80 лет одиночества

Страница: 1 ... 116117118119120121122123124125126 ... 279

Параллельно началось мое сотрудничество в «Вопросах истории». Вкус к теоретическим проблемам у советских историков прочно отбили еще в 1930-е годы. В 1950-х годах, чтобы уяснить «для себя», как мы дошли до жизни такой, я просидел несколько недель в спецхране журнального зала Публичной библиотеки и просмотрел комплект журналов «Под знаменем марксизма» и «Пролетарская революция» 1920-х – 1930-х годов. Поскольку позже я к этим сюжетам не возвращался, память сохранила мои тогдашние впечатления. Они таковы.

Сначала по всем теоретическим вопросам шли дискуссии, они были интересными, но жестко идеологическими. Их участники клеймили друг друга последними словами. Больше всего попадало тем, кого считали не марксистами, а «попутчиками», буржуазными спецами, которых советская власть унаследовала от прошлого. Спецы слабо отбивались, иногда каялись, но серьезными противниками их не считали, главная полемика шла между разными «марксистами», только они могли претендовать на власть и влияние. Постепенно их взаимная критика становилась все более жесткой, напоминая скорее политический донос. Видимо, это пригодилось и ГПУ. В 1930-х годах почти все «теоретики», независимо от полярности их взглядов, исчезают, а дискуссии автоматически свертываются. Всем все становится ясно.

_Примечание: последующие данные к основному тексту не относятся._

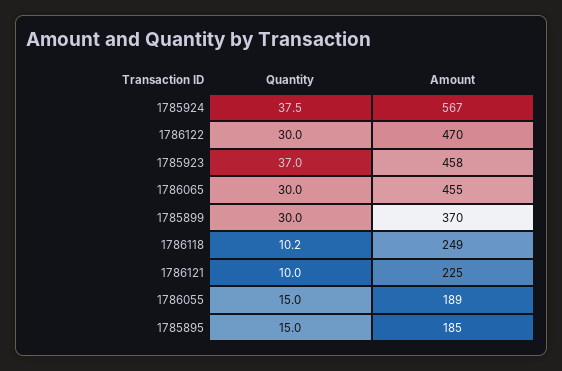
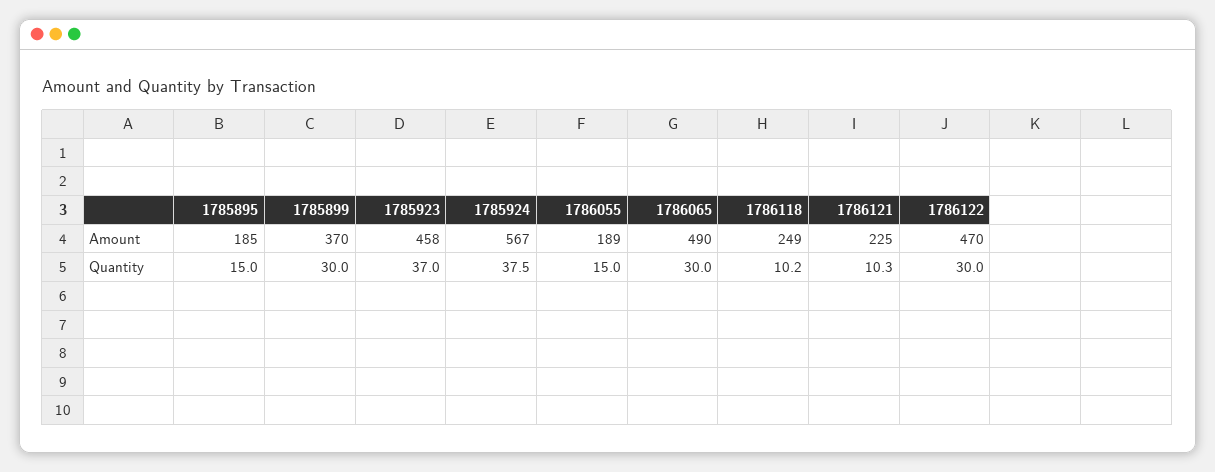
  {
    "Quantity": {
      "1785924": 37.5,
      "1786122": 30,
      "1785923": 37,
      "1786065": 30,
      "1785899": 30,
      "1786118": 10.2,
-     "1786121": 10,
+     "1786121": 10.3,
      "1786055": 15,
      "1785895": 15
    },
    "Amount": {
      "1785924": 567,
      "1786122": 470,
      "1785923": 458,
-     "1786065": 455,
+     "1786065": 490,
      "1785899": 370,
      "1786118": 249,
      "1786121": 225,
      "1786055": 189,
      "1785895": 185
    }
  }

Из философской литературы на меня самое сильное впечатление произвел последний доклад А. М. Деборина, когда он еще пытался защищаться. Кажется, это было в 1929 году. Он как в воду глядел, говоря, что «большевизировать» философию марксизма невозможно, что это приведет к вырождению теории и замене ее простым комментированием партийных решений и т. п. В 1950-е годы было ясно, что именно так все и случилось.

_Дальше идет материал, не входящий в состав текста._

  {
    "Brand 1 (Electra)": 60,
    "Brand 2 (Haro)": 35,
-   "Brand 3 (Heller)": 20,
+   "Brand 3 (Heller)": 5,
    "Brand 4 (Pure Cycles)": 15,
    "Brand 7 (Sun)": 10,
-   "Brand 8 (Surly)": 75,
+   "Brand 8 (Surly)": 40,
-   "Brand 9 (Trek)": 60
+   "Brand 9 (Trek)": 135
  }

В исторической науке происходило чуточку иначе. После того как «марксисты» друг друга истребили, на авансцене оказались презренные «буржуазные попутчики», которые, худо ли, хорошо ли, собирали и описывали факты, но всякой новой теории справедливо опасались. Нас учили именно по их учебникам, а ревизионизмом стало покушение на их традиции. Вероятно, в разных отделах истории дело обстояло неодинаково, но о серьезном движении мысли речи просто быть не могло. В 1950-х теоретические споры пытались возродить, но на сугубо догматической базе комментирования общих положений истмата. Именно сюда меня и занесло.

Жанр своих тогдашних статей и брошюр о «законах истории» я сегодня определил бы как творческую схоластику. «Творческую» – потому что обсуждались действительно серьезные и отчасти новые проблемы, а «схоластику» – потому что в этих спорах и дискуссиях не учитывалась специфика реального исторического познания. По правде говоря, многие конкретные исторические исследования того периода интеллектуально были ничуть не лучше, но там отсутствие мысли пряталось за обилием фактов, а в теоретических статьях вульгарность и цитатничество выступали во всей своей неприглядной наготе. Перечитывать их сегодня невозможно, хотя какая-то мысль там гнездилась.